## Begin

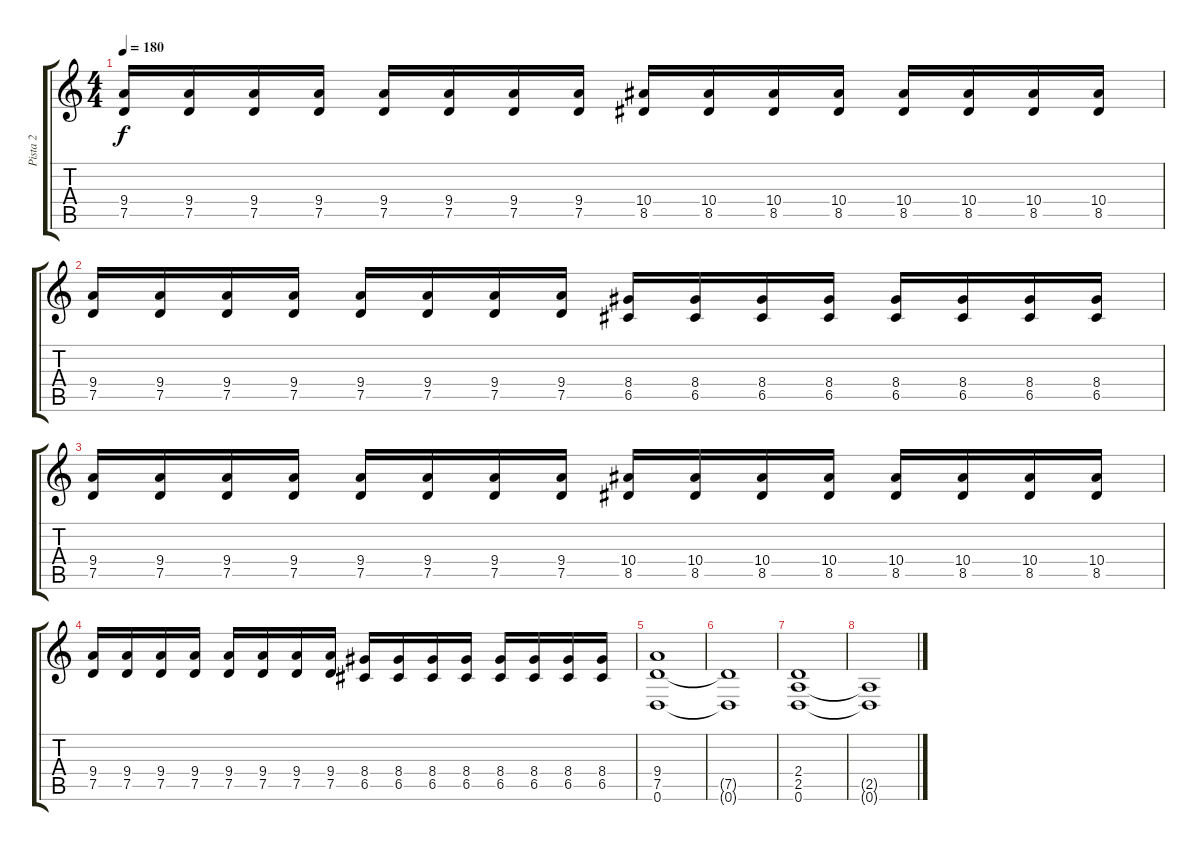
\track ("Pista 2" "Pista 2") {instrument distortionguitar}
\staff {score tabs}
\tuning (D4 A3 F3 C3 G2 D2) {hide}
\ts (4 4)
\tempo 180
\clef g2
\ks c
(9.4 7.5).16{dy f} (9.4 7.5).16 (9.4 7.5).16 (9.4 7.5).16 (9.4 7.5).16 (9.4 7.5).16 (9.4 7.5).16 (9.4 7.5).16 (10.4 8.5).16 (10.4 8.5).16 (10.4 8.5).16 (10.4 8.5).16 (10.4 8.5).16 (10.4 8.5).16 (10.4 8.5).16 (10.4 8.5).16 |
(9.4 7.5).16 (9.4 7.5).16 (9.4 7.5).16 (9.4 7.5).16 (9.4 7.5).16 (9.4 7.5).16 (9.4 7.5).16 (9.4 7.5).16 (8.4 6.5).16 (8.4 6.5).16 (8.4 6.5).16 (8.4 6.5).16 (8.4 6.5).16 (8.4 6.5).16 (8.4 6.5).16 (8.4 6.5).16 |
(9.4 7.5).16 (9.4 7.5).16 (9.4 7.5).16 (9.4 7.5).16 (9.4 7.5).16 (9.4 7.5).16 (9.4 7.5).16 (9.4 7.5).16 (10.4 8.5).16 (10.4 8.5).16 (10.4 8.5).16 (10.4 8.5).16 (10.4 8.5).16 (10.4 8.5).16 (10.4 8.5).16 (10.4 8.5).16 |
(9.4 7.5).16 (9.4 7.5).16 (9.4 7.5).16 (9.4 7.5).16 (9.4 7.5).16 (9.4 7.5).16 (9.4 7.5).16 (9.4 7.5).16 (8.4 6.5).16 (8.4 6.5).16 (8.4 6.5).16 (8.4 6.5).16 (8.4 6.5).16 (8.4 6.5).16 (8.4 6.5).16 (8.4 6.5).16 |
(9.4 7.5 0.6).1 |
(7.5{t} 0.6{t}).1 |
(2.4 2.5 0.6).1 |
(2.5{t} 0.6{t}).1
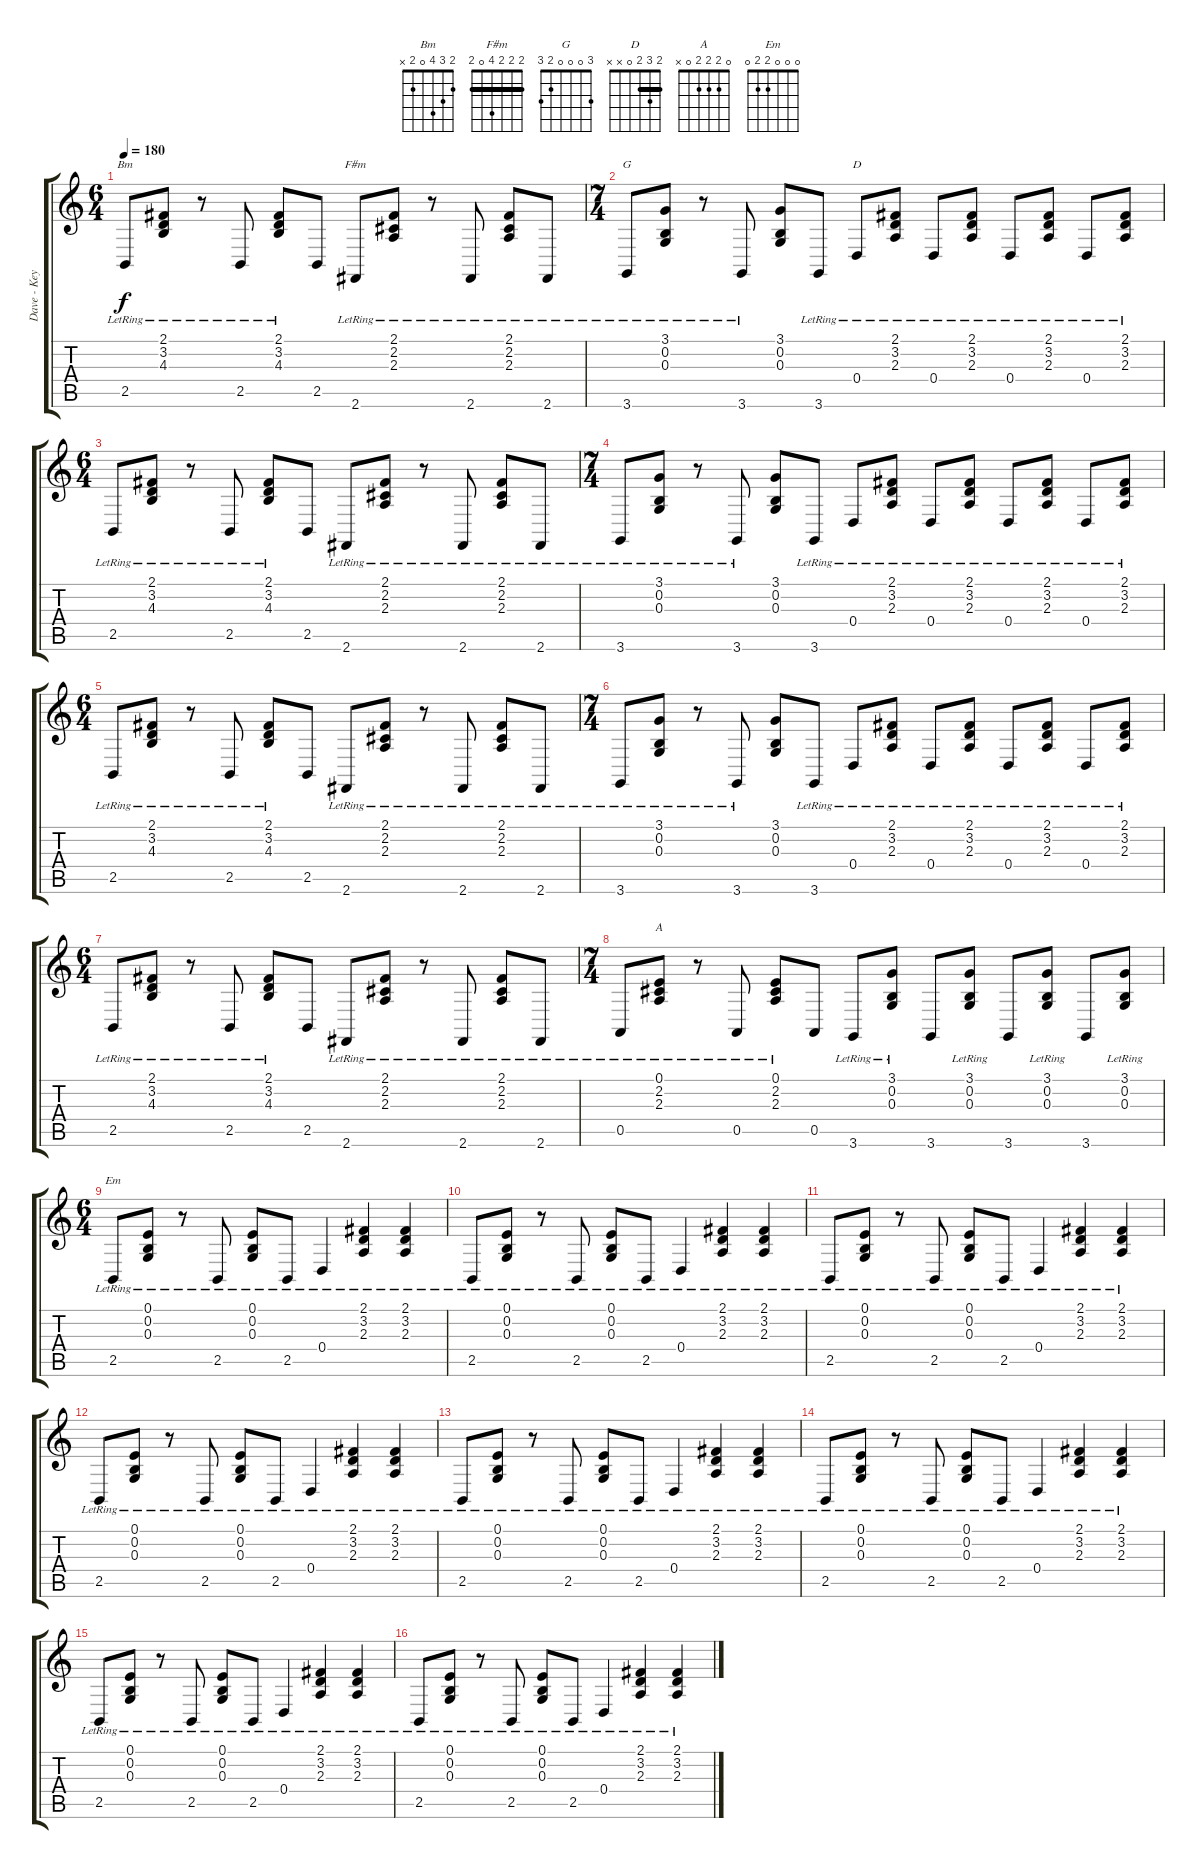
\track ("Dave - Keyboards" "Dave - Key") {instrument harpsichord}
\staff {score tabs}
\tuning (E4 B3 G3 D3 A2 E2) {hide}
\chord ("Bm" 2 3 4 0 2 x)
\chord ("F#m" 2 2 2 4 0 2) {barre 2}
\chord ("G" 3 0 0 0 2 3)
\chord ("D" 2 3 2 0 x x) {barre 2}
\chord ("A" 0 2 2 2 0 x)
\chord ("Em" 0 0 0 2 2 0)
\ts (6 4)
\tempo 180
\clef g2
\ks c
2.5{lr}.8{ch "Bm" dy f instrument harpsichord} (2.1{lr} 3.2{lr} 4.3{lr}).8 r.8 2.5{lr}.8 (2.1{lr} 3.2{lr} 4.3{lr}).8 2.5.8 2.6{lr}.8{ch "F#m"} (2.1{lr} 2.2{lr} 2.3{lr}).8 r.8 2.6{lr}.8 (2.1{lr} 2.2{lr} 2.3{lr}).8 2.6{lr}.8 |
\ts (7 4)
3.6{lr}.8{ch "G"} (3.1{lr} 0.2{lr} 0.3{lr}).8 r.8 3.6{lr}.8 (3.1 0.2 0.3).8 3.6{lr}.8 0.4{lr}.8{ch "D"} (2.1{lr} 3.2{lr} 2.3{lr}).8 0.4{lr}.8 (2.1{lr} 3.2{lr} 2.3{lr}).8 0.4{lr}.8 (2.1{lr} 3.2{lr} 2.3{lr}).8 0.4{lr}.8 (2.1{lr} 3.2{lr} 2.3{lr}).8 |
\ts (6 4)
2.5{lr}.8 (2.1{lr} 3.2{lr} 4.3{lr}).8 r.8 2.5{lr}.8 (2.1{lr} 3.2{lr} 4.3{lr}).8 2.5.8 2.6{lr}.8 (2.1{lr} 2.2{lr} 2.3{lr}).8 r.8 2.6{lr}.8 (2.1{lr} 2.2{lr} 2.3{lr}).8 2.6{lr}.8 |
\ts (7 4)
3.6{lr}.8 (3.1{lr} 0.2{lr} 0.3{lr}).8 r.8 3.6{lr}.8 (3.1 0.2 0.3).8 3.6{lr}.8 0.4{lr}.8 (2.1{lr} 3.2{lr} 2.3{lr}).8 0.4{lr}.8 (2.1{lr} 3.2{lr} 2.3{lr}).8 0.4{lr}.8 (2.1{lr} 3.2{lr} 2.3{lr}).8 0.4{lr}.8 (2.1{lr} 3.2{lr} 2.3{lr}).8 |
\ts (6 4)
2.5{lr}.8 (2.1{lr} 3.2{lr} 4.3{lr}).8 r.8 2.5{lr}.8 (2.1{lr} 3.2{lr} 4.3{lr}).8 2.5.8 2.6{lr}.8 (2.1{lr} 2.2{lr} 2.3{lr}).8 r.8 2.6{lr}.8 (2.1{lr} 2.2{lr} 2.3{lr}).8 2.6{lr}.8 |
\ts (7 4)
3.6{lr}.8 (3.1{lr} 0.2{lr} 0.3{lr}).8 r.8 3.6{lr}.8 (3.1 0.2 0.3).8 3.6{lr}.8 0.4{lr}.8 (2.1{lr} 3.2{lr} 2.3{lr}).8 0.4{lr}.8 (2.1{lr} 3.2{lr} 2.3{lr}).8 0.4{lr}.8 (2.1{lr} 3.2{lr} 2.3{lr}).8 0.4{lr}.8 (2.1{lr} 3.2{lr} 2.3{lr}).8 |
\ts (6 4)
2.5{lr}.8 (2.1{lr} 3.2{lr} 4.3{lr}).8 r.8 2.5{lr}.8 (2.1{lr} 3.2{lr} 4.3{lr}).8 2.5.8 2.6{lr}.8 (2.1{lr} 2.2{lr} 2.3{lr}).8 r.8 2.6{lr}.8 (2.1{lr} 2.2{lr} 2.3{lr}).8 2.6{lr}.8 |
\ts (7 4)
0.5{lr}.8 (0.1{lr} 2.2{lr} 2.3{lr}).8{ch "A"} r.8 0.5{lr}.8 (0.1{lr} 2.2{lr} 2.3{lr}).8 0.5.8 3.6{lr}.8 (3.1{lr} 0.2{lr} 0.3{lr}).8 3.6.8 (3.1{lr} 0.2{lr} 0.3{lr}).8 3.6.8 (3.1{lr} 0.2{lr} 0.3{lr}).8 3.6.8 (3.1{lr} 0.2{lr} 0.3{lr}).8 |
\ts (6 4)
2.5{lr}.8{ch "Em"} (0.1{lr} 0.2{lr} 0.3{lr}).8 r.8 2.5{lr}.8 (0.1{lr} 0.2{lr} 0.3{lr}).8 2.5{lr}.8 0.4{lr}.4 (2.1{lr} 3.2{lr} 2.3{lr}).4 (2.1{lr} 3.2{lr} 2.3{lr}).4 |
2.5{lr}.8 (0.1{lr} 0.2{lr} 0.3{lr}).8 r.8 2.5{lr}.8 (0.1{lr} 0.2{lr} 0.3{lr}).8 2.5{lr}.8 0.4{lr}.4 (2.1{lr} 3.2{lr} 2.3{lr}).4 (2.1{lr} 3.2{lr} 2.3{lr}).4 |
2.5{lr}.8 (0.1{lr} 0.2{lr} 0.3{lr}).8 r.8 2.5{lr}.8 (0.1{lr} 0.2{lr} 0.3{lr}).8 2.5{lr}.8 0.4{lr}.4 (2.1{lr} 3.2{lr} 2.3{lr}).4 (2.1{lr} 3.2{lr} 2.3{lr}).4 |
2.5{lr}.8 (0.1{lr} 0.2{lr} 0.3{lr}).8 r.8 2.5{lr}.8 (0.1{lr} 0.2{lr} 0.3{lr}).8 2.5{lr}.8 0.4{lr}.4 (2.1{lr} 3.2{lr} 2.3{lr}).4 (2.1{lr} 3.2{lr} 2.3{lr}).4 |
2.5{lr}.8 (0.1{lr} 0.2{lr} 0.3{lr}).8 r.8 2.5{lr}.8 (0.1{lr} 0.2{lr} 0.3{lr}).8 2.5{lr}.8 0.4{lr}.4 (2.1{lr} 3.2{lr} 2.3{lr}).4 (2.1{lr} 3.2{lr} 2.3{lr}).4 |
2.5{lr}.8 (0.1{lr} 0.2{lr} 0.3{lr}).8 r.8 2.5{lr}.8 (0.1{lr} 0.2{lr} 0.3{lr}).8 2.5{lr}.8 0.4{lr}.4 (2.1{lr} 3.2{lr} 2.3{lr}).4 (2.1{lr} 3.2{lr} 2.3{lr}).4 |
2.5{lr}.8 (0.1{lr} 0.2{lr} 0.3{lr}).8 r.8 2.5{lr}.8 (0.1{lr} 0.2{lr} 0.3{lr}).8 2.5{lr}.8 0.4{lr}.4 (2.1{lr} 3.2{lr} 2.3{lr}).4 (2.1{lr} 3.2{lr} 2.3{lr}).4 |
2.5{lr}.8 (0.1{lr} 0.2{lr} 0.3{lr}).8 r.8 2.5{lr}.8 (0.1{lr} 0.2{lr} 0.3{lr}).8 2.5{lr}.8 0.4{lr}.4 (2.1{lr} 3.2{lr} 2.3{lr}).4 (2.1{lr} 3.2{lr} 2.3{lr}).4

## End

Written task »
Show every line of the listing above that contains the word "track", copying each one in full. Case counts.

Written response »
\track ("Pista 2" "Pista 2") {instrument distortionguitar}
\track ("Dave - Keyboards" "Dave - Key") {instrument harpsichord}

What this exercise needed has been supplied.